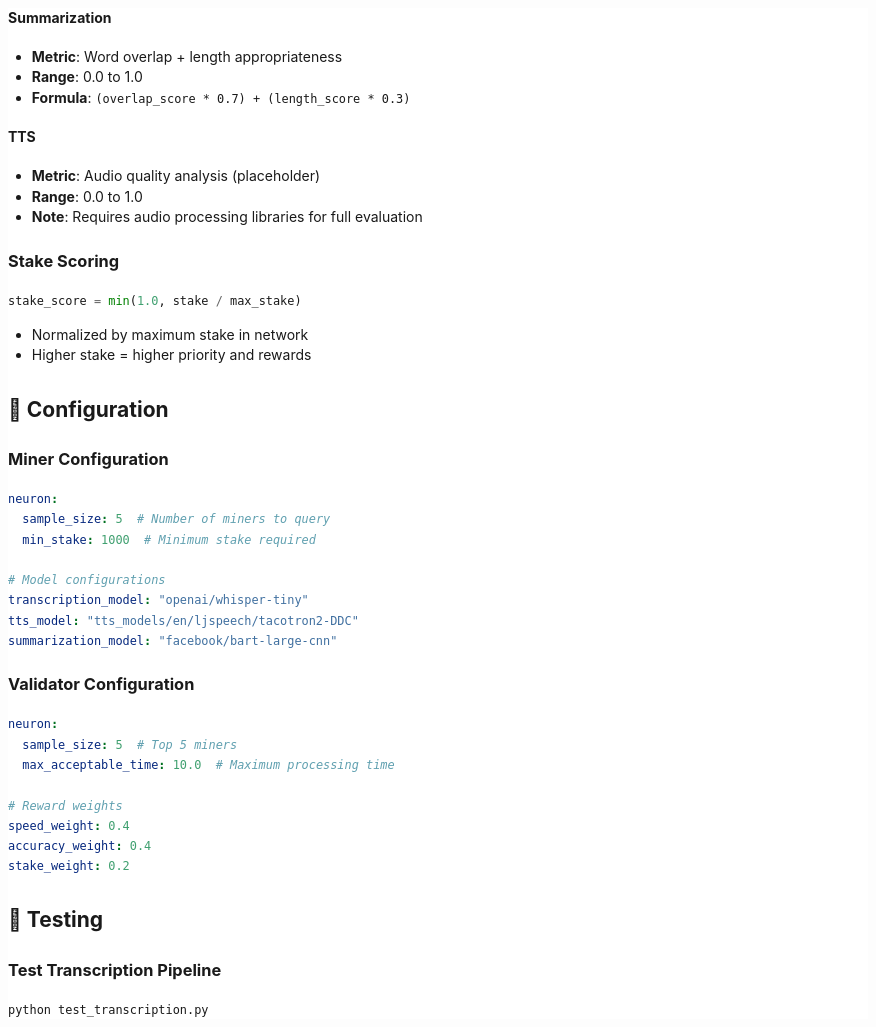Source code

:#### Summarization
- **Metric**: Word overlap + length appropriateness
- **Range**: 0.0 to 1.0
- **Formula**: `(overlap_score * 0.7) + (length_score * 0.3)`

#### TTS
- **Metric**: Audio quality analysis (placeholder)
- **Range**: 0.0 to 1.0
- **Note**: Requires audio processing libraries for full evaluation

### Stake Scoring
```python
stake_score = min(1.0, stake / max_stake)
```
- Normalized by maximum stake in network
- Higher stake = higher priority and rewards

## 🔧 Configuration

### Miner Configuration
```yaml
neuron:
  sample_size: 5  # Number of miners to query
  min_stake: 1000  # Minimum stake required
  
# Model configurations
transcription_model: "openai/whisper-tiny"
tts_model: "tts_models/en/ljspeech/tacotron2-DDC"
summarization_model: "facebook/bart-large-cnn"
```

### Validator Configuration
```yaml
neuron:
  sample_size: 5  # Top 5 miners
  max_acceptable_time: 10.0  # Maximum processing time
  
# Reward weights
speed_weight: 0.4
accuracy_weight: 0.4
stake_weight: 0.2
```

## 🧪 Testing

### Test Transcription Pipeline
```bash
python test_transcription.py
```
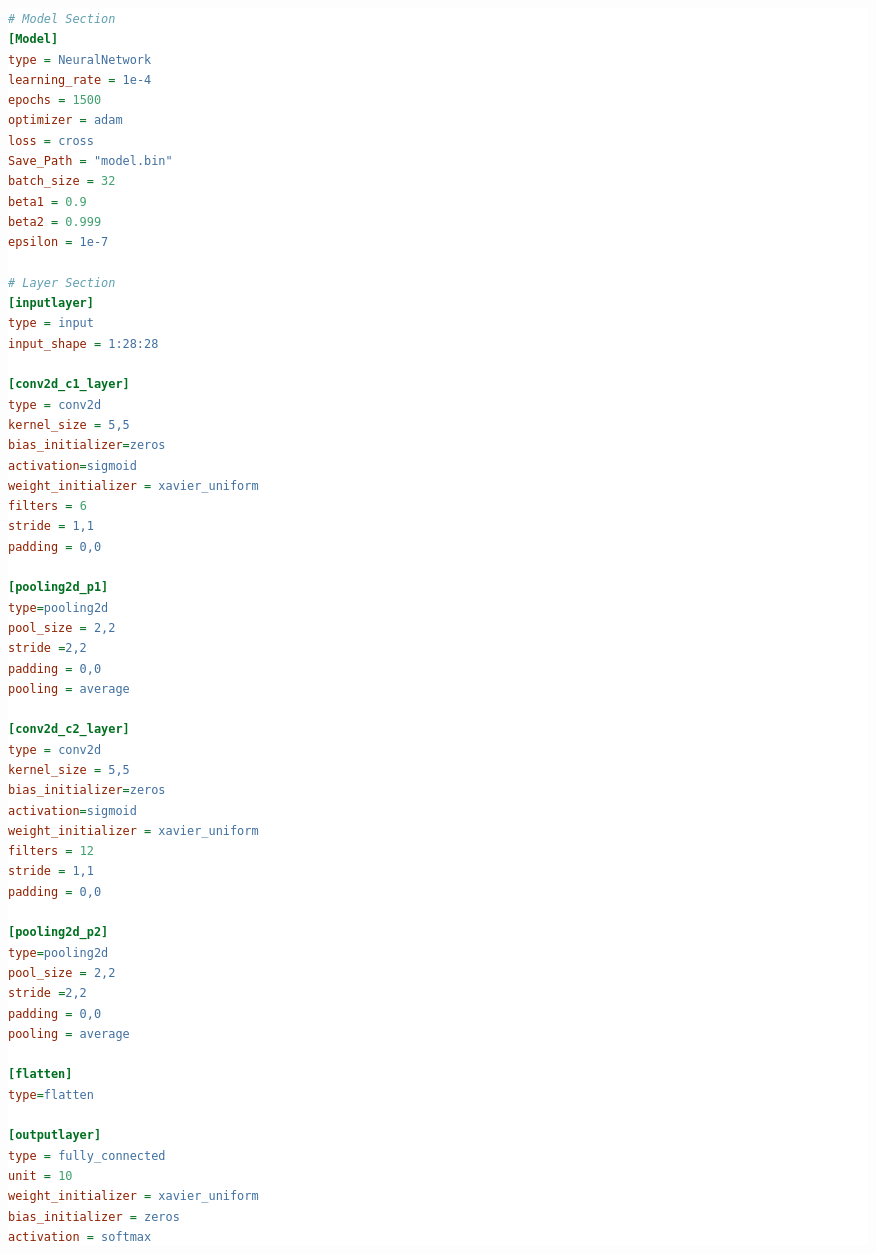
 ```ini
# Model Section
[Model]
type = NeuralNetwork
learning_rate = 1e-4
epochs = 1500
optimizer = adam
loss = cross
Save_Path = "model.bin"
batch_size = 32
beta1 = 0.9
beta2 = 0.999
epsilon = 1e-7

# Layer Section
[inputlayer]
type = input
input_shape = 1:28:28

[conv2d_c1_layer]
type = conv2d
kernel_size = 5,5
bias_initializer=zeros
activation=sigmoid
weight_initializer = xavier_uniform
filters = 6
stride = 1,1
padding = 0,0

[pooling2d_p1]
type=pooling2d
pool_size = 2,2
stride =2,2
padding = 0,0
pooling = average

[conv2d_c2_layer]
type = conv2d
kernel_size = 5,5
bias_initializer=zeros
activation=sigmoid
weight_initializer = xavier_uniform
filters = 12
stride = 1,1
padding = 0,0

[pooling2d_p2]
type=pooling2d
pool_size = 2,2
stride =2,2
padding = 0,0
pooling = average

[flatten]
type=flatten

[outputlayer]
type = fully_connected
unit = 10
weight_initializer = xavier_uniform
bias_initializer = zeros
activation = softmax
```
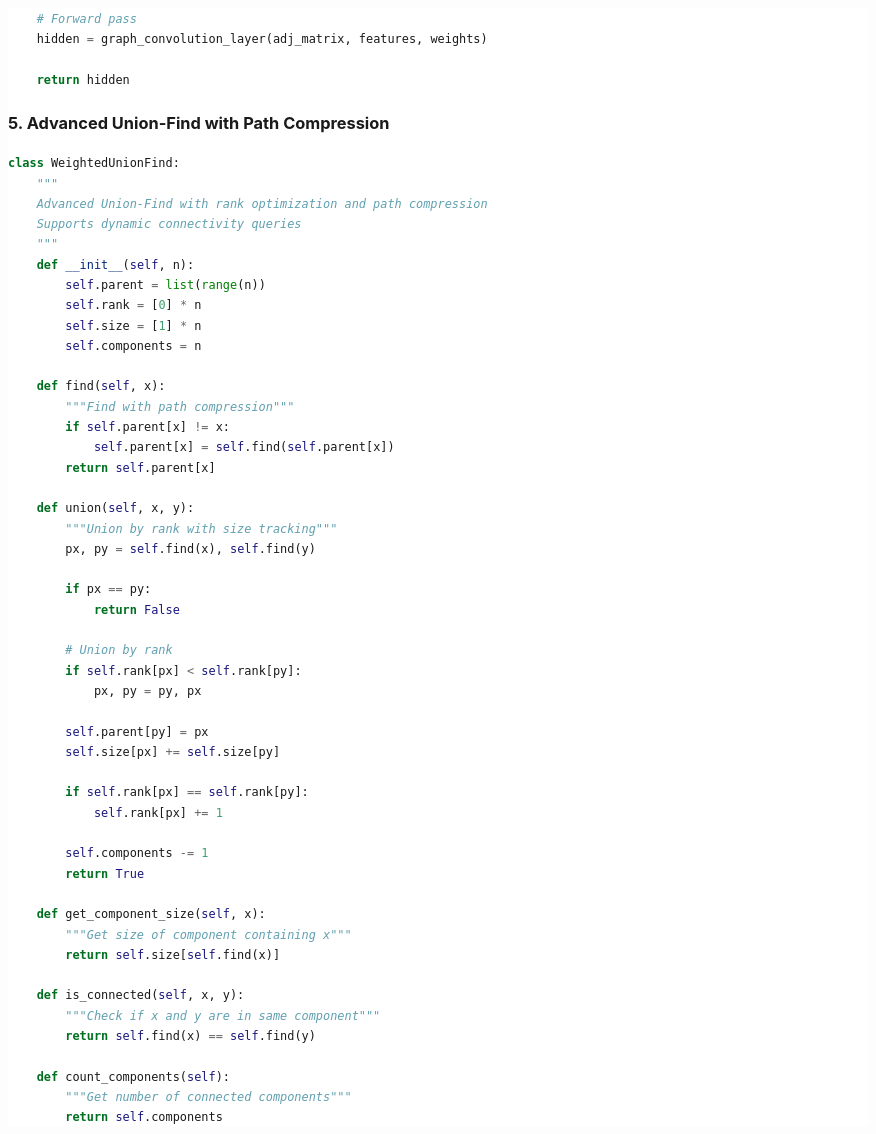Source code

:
 ```python
    # Forward pass
    hidden = graph_convolution_layer(adj_matrix, features, weights)
    
    return hidden
```

### 5. **Advanced Union-Find with Path Compression**
```python
class WeightedUnionFind:
    """
    Advanced Union-Find with rank optimization and path compression
    Supports dynamic connectivity queries
    """
    def __init__(self, n):
        self.parent = list(range(n))
        self.rank = [0] * n
        self.size = [1] * n
        self.components = n
    
    def find(self, x):
        """Find with path compression"""
        if self.parent[x] != x:
            self.parent[x] = self.find(self.parent[x])
        return self.parent[x]
    
    def union(self, x, y):
        """Union by rank with size tracking"""
        px, py = self.find(x), self.find(y)
        
        if px == py:
            return False
        
        # Union by rank
        if self.rank[px] < self.rank[py]:
            px, py = py, px
        
        self.parent[py] = px
        self.size[px] += self.size[py]
        
        if self.rank[px] == self.rank[py]:
            self.rank[px] += 1
        
        self.components -= 1
        return True
    
    def get_component_size(self, x):
        """Get size of component containing x"""
        return self.size[self.find(x)]
    
    def is_connected(self, x, y):
        """Check if x and y are in same component"""
        return self.find(x) == self.find(y)
    
    def count_components(self):
        """Get number of connected components"""
        return self.components
```
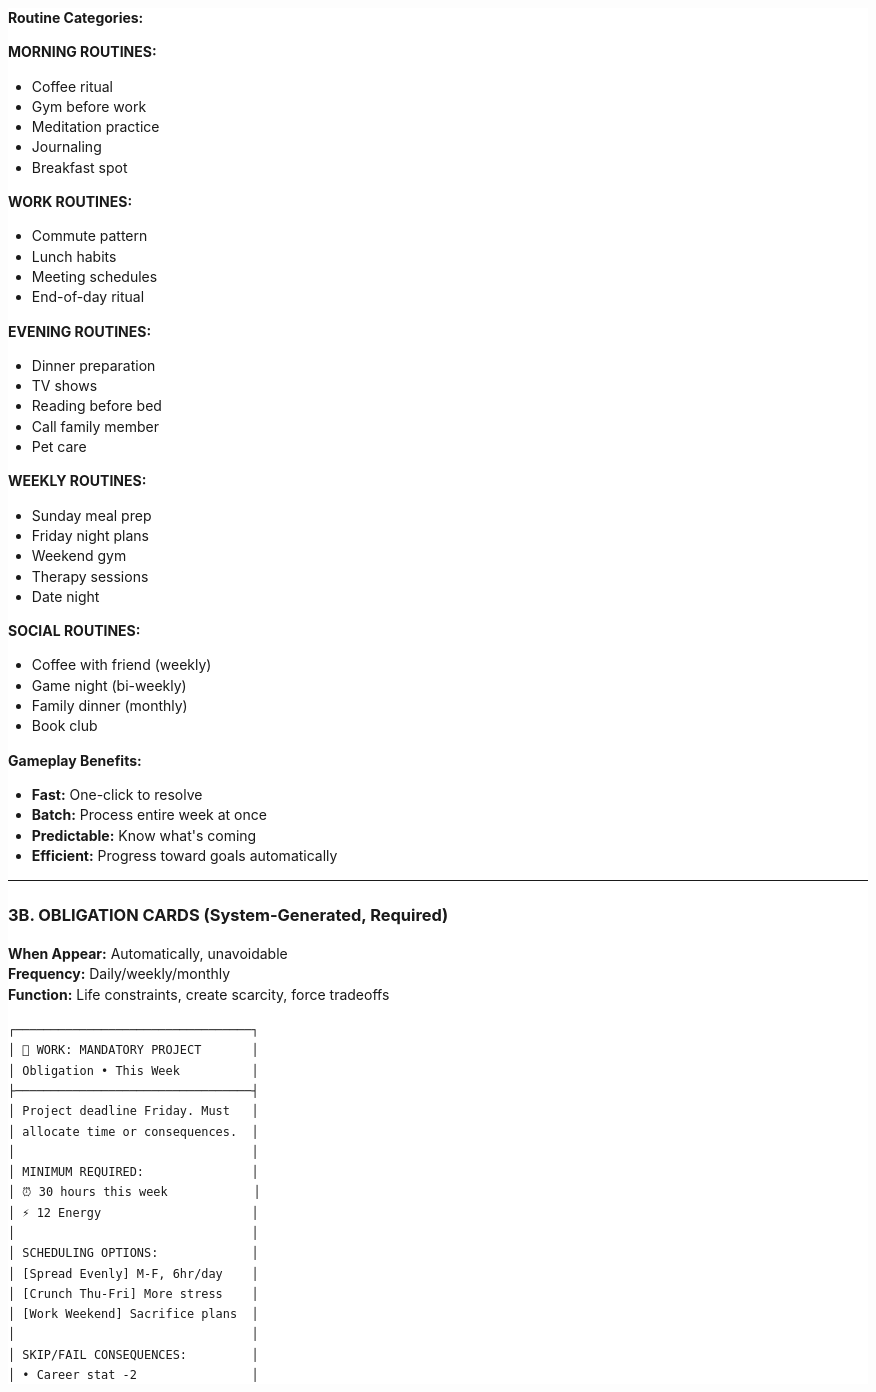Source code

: **Routine Categories:**

**MORNING ROUTINES:**
- Coffee ritual
- Gym before work
- Meditation practice
- Journaling
- Breakfast spot

**WORK ROUTINES:**
- Commute pattern
- Lunch habits
- Meeting schedules
- End-of-day ritual

**EVENING ROUTINES:**
- Dinner preparation
- TV shows
- Reading before bed
- Call family member
- Pet care

**WEEKLY ROUTINES:**
- Sunday meal prep
- Friday night plans
- Weekend gym
- Therapy sessions
- Date night

**SOCIAL ROUTINES:**
- Coffee with friend (weekly)
- Game night (bi-weekly)
- Family dinner (monthly)
- Book club

**Gameplay Benefits:**
- **Fast:** One-click to resolve
- **Batch:** Process entire week at once
- **Predictable:** Know what's coming
- **Efficient:** Progress toward goals automatically

---

### **3B. OBLIGATION CARDS** (System-Generated, Required)
**When Appear:** Automatically, unavoidable  
**Frequency:** Daily/weekly/monthly  
**Function:** Life constraints, create scarcity, force tradeoffs

```
┌─────────────────────────────────┐
│ 💼 WORK: MANDATORY PROJECT       │
│ Obligation • This Week          │
├─────────────────────────────────┤
│ Project deadline Friday. Must   │
│ allocate time or consequences.  │
│                                 │
│ MINIMUM REQUIRED:               │
│ ⏰ 30 hours this week            │
│ ⚡ 12 Energy                     │
│                                 │
│ SCHEDULING OPTIONS:             │
│ [Spread Evenly] M-F, 6hr/day    │
│ [Crunch Thu-Fri] More stress    │
│ [Work Weekend] Sacrifice plans  │
│                                 │
│ SKIP/FAIL CONSEQUENCES:         │
│ • Career stat -2                │
```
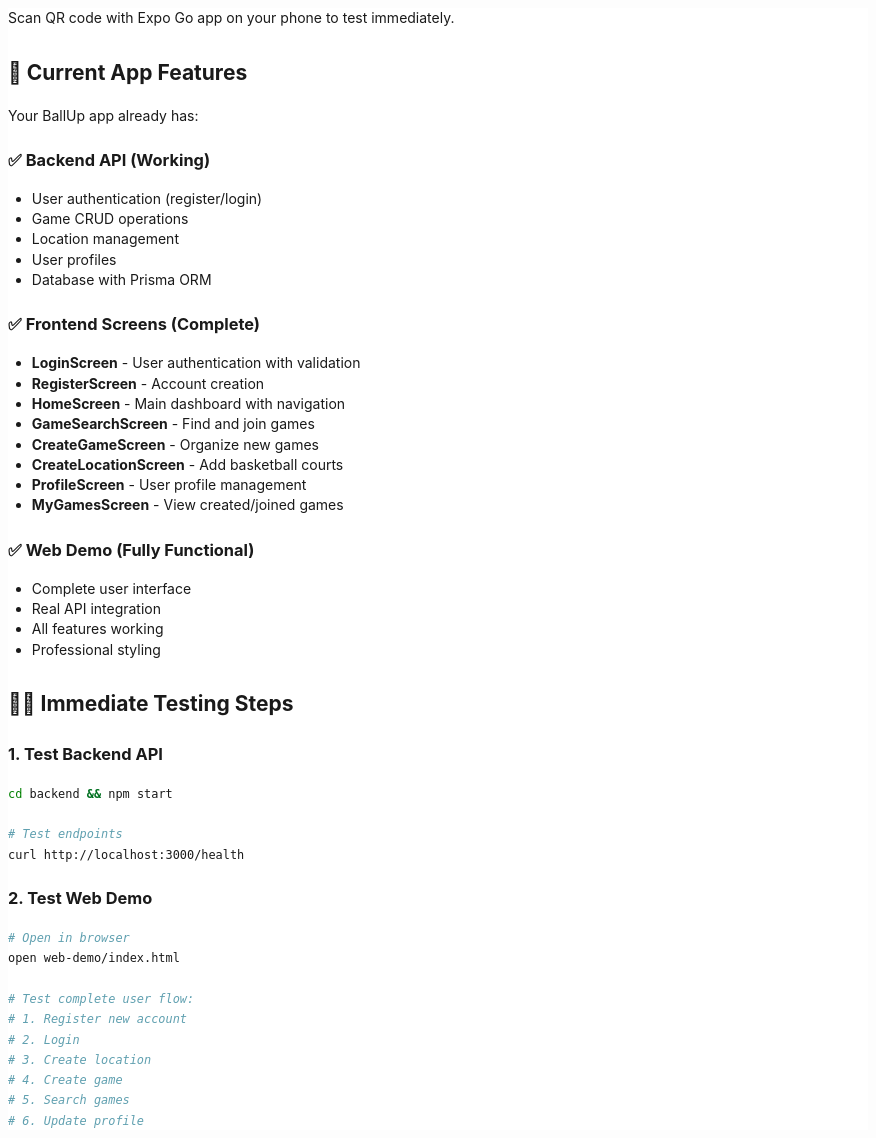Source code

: Scan QR code with Expo Go app on your phone to test immediately.

## 🔧 Current App Features

Your BallUp app already has:

### ✅ Backend API (Working)
- User authentication (register/login)
- Game CRUD operations
- Location management
- User profiles
- Database with Prisma ORM

### ✅ Frontend Screens (Complete)
- **LoginScreen** - User authentication with validation
- **RegisterScreen** - Account creation
- **HomeScreen** - Main dashboard with navigation
- **GameSearchScreen** - Find and join games
- **CreateGameScreen** - Organize new games
- **CreateLocationScreen** - Add basketball courts
- **ProfileScreen** - User profile management
- **MyGamesScreen** - View created/joined games

### ✅ Web Demo (Fully Functional)
- Complete user interface
- Real API integration
- All features working
- Professional styling

## 🏃‍♂️ Immediate Testing Steps

### 1. Test Backend API
```bash
cd backend && npm start

# Test endpoints
curl http://localhost:3000/health
```

### 2. Test Web Demo
```bash
# Open in browser
open web-demo/index.html

# Test complete user flow:
# 1. Register new account
# 2. Login
# 3. Create location
# 4. Create game
# 5. Search games
# 6. Update profile
```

::::

## WHAT NEEDS TO BE DONE
Quote the preceding listing precisely and completely, omitting its images.

## RESPONSE AREA
Source code

:#### Summarization
- **Metric**: Word overlap + length appropriateness
- **Range**: 0.0 to 1.0
- **Formula**: `(overlap_score * 0.7) + (length_score * 0.3)`

#### TTS
- **Metric**: Audio quality analysis (placeholder)
- **Range**: 0.0 to 1.0
- **Note**: Requires audio processing libraries for full evaluation

### Stake Scoring
```python
stake_score = min(1.0, stake / max_stake)
```
- Normalized by maximum stake in network
- Higher stake = higher priority and rewards

## 🔧 Configuration

### Miner Configuration
```yaml
neuron:
  sample_size: 5  # Number of miners to query
  min_stake: 1000  # Minimum stake required
  
# Model configurations
transcription_model: "openai/whisper-tiny"
tts_model: "tts_models/en/ljspeech/tacotron2-DDC"
summarization_model: "facebook/bart-large-cnn"
```

### Validator Configuration
```yaml
neuron:
  sample_size: 5  # Top 5 miners
  max_acceptable_time: 10.0  # Maximum processing time
  
# Reward weights
speed_weight: 0.4
accuracy_weight: 0.4
stake_weight: 0.2
```

## 🧪 Testing

### Test Transcription Pipeline
```bash
python test_transcription.py
```
 ```ini
# Model Section
[Model]
type = NeuralNetwork
learning_rate = 1e-4
epochs = 1500
optimizer = adam
loss = cross
Save_Path = "model.bin"
batch_size = 32
beta1 = 0.9
beta2 = 0.999
epsilon = 1e-7

# Layer Section
[inputlayer]
type = input
input_shape = 1:28:28

[conv2d_c1_layer]
type = conv2d
kernel_size = 5,5
bias_initializer=zeros
activation=sigmoid
weight_initializer = xavier_uniform
filters = 6
stride = 1,1
padding = 0,0

[pooling2d_p1]
type=pooling2d
pool_size = 2,2
stride =2,2
padding = 0,0
pooling = average

[conv2d_c2_layer]
type = conv2d
kernel_size = 5,5
bias_initializer=zeros
activation=sigmoid
weight_initializer = xavier_uniform
filters = 12
stride = 1,1
padding = 0,0

[pooling2d_p2]
type=pooling2d
pool_size = 2,2
stride =2,2
padding = 0,0
pooling = average

[flatten]
type=flatten

[outputlayer]
type = fully_connected
unit = 10
weight_initializer = xavier_uniform
bias_initializer = zeros
activation = softmax
```
Source code

:
 ```python
    # Forward pass
    hidden = graph_convolution_layer(adj_matrix, features, weights)
    
    return hidden
```

### 5. **Advanced Union-Find with Path Compression**
```python
class WeightedUnionFind:
    """
    Advanced Union-Find with rank optimization and path compression
    Supports dynamic connectivity queries
    """
    def __init__(self, n):
        self.parent = list(range(n))
        self.rank = [0] * n
        self.size = [1] * n
        self.components = n
    
    def find(self, x):
        """Find with path compression"""
        if self.parent[x] != x:
            self.parent[x] = self.find(self.parent[x])
        return self.parent[x]
    
    def union(self, x, y):
        """Union by rank with size tracking"""
        px, py = self.find(x), self.find(y)
        
        if px == py:
            return False
        
        # Union by rank
        if self.rank[px] < self.rank[py]:
            px, py = py, px
        
        self.parent[py] = px
        self.size[px] += self.size[py]
        
        if self.rank[px] == self.rank[py]:
            self.rank[px] += 1
        
        self.components -= 1
        return True
    
    def get_component_size(self, x):
        """Get size of component containing x"""
        return self.size[self.find(x)]
    
    def is_connected(self, x, y):
        """Check if x and y are in same component"""
        return self.find(x) == self.find(y)
    
    def count_components(self):
        """Get number of connected components"""
        return self.components
```
Source code

: **Routine Categories:**

**MORNING ROUTINES:**
- Coffee ritual
- Gym before work
- Meditation practice
- Journaling
- Breakfast spot

**WORK ROUTINES:**
- Commute pattern
- Lunch habits
- Meeting schedules
- End-of-day ritual

**EVENING ROUTINES:**
- Dinner preparation
- TV shows
- Reading before bed
- Call family member
- Pet care

**WEEKLY ROUTINES:**
- Sunday meal prep
- Friday night plans
- Weekend gym
- Therapy sessions
- Date night

**SOCIAL ROUTINES:**
- Coffee with friend (weekly)
- Game night (bi-weekly)
- Family dinner (monthly)
- Book club

**Gameplay Benefits:**
- **Fast:** One-click to resolve
- **Batch:** Process entire week at once
- **Predictable:** Know what's coming
- **Efficient:** Progress toward goals automatically

---

### **3B. OBLIGATION CARDS** (System-Generated, Required)
**When Appear:** Automatically, unavoidable  
**Frequency:** Daily/weekly/monthly  
**Function:** Life constraints, create scarcity, force tradeoffs

```
┌─────────────────────────────────┐
│ 💼 WORK: MANDATORY PROJECT       │
│ Obligation • This Week          │
├─────────────────────────────────┤
│ Project deadline Friday. Must   │
│ allocate time or consequences.  │
│                                 │
│ MINIMUM REQUIRED:               │
│ ⏰ 30 hours this week            │
│ ⚡ 12 Energy                     │
│                                 │
│ SCHEDULING OPTIONS:             │
│ [Spread Evenly] M-F, 6hr/day    │
│ [Crunch Thu-Fri] More stress    │
│ [Work Weekend] Sacrifice plans  │
│                                 │
│ SKIP/FAIL CONSEQUENCES:         │
│ • Career stat -2                │
```
Source code

: Scan QR code with Expo Go app on your phone to test immediately.

## 🔧 Current App Features

Your BallUp app already has:

### ✅ Backend API (Working)
- User authentication (register/login)
- Game CRUD operations
- Location management
- User profiles
- Database with Prisma ORM

### ✅ Frontend Screens (Complete)
- **LoginScreen** - User authentication with validation
- **RegisterScreen** - Account creation
- **HomeScreen** - Main dashboard with navigation
- **GameSearchScreen** - Find and join games
- **CreateGameScreen** - Organize new games
- **CreateLocationScreen** - Add basketball courts
- **ProfileScreen** - User profile management
- **MyGamesScreen** - View created/joined games

### ✅ Web Demo (Fully Functional)
- Complete user interface
- Real API integration
- All features working
- Professional styling

## 🏃‍♂️ Immediate Testing Steps

### 1. Test Backend API
```bash
cd backend && npm start

# Test endpoints
curl http://localhost:3000/health
```

### 2. Test Web Demo
```bash
# Open in browser
open web-demo/index.html

# Test complete user flow:
# 1. Register new account
# 2. Login
# 3. Create location
# 4. Create game
# 5. Search games
# 6. Update profile
```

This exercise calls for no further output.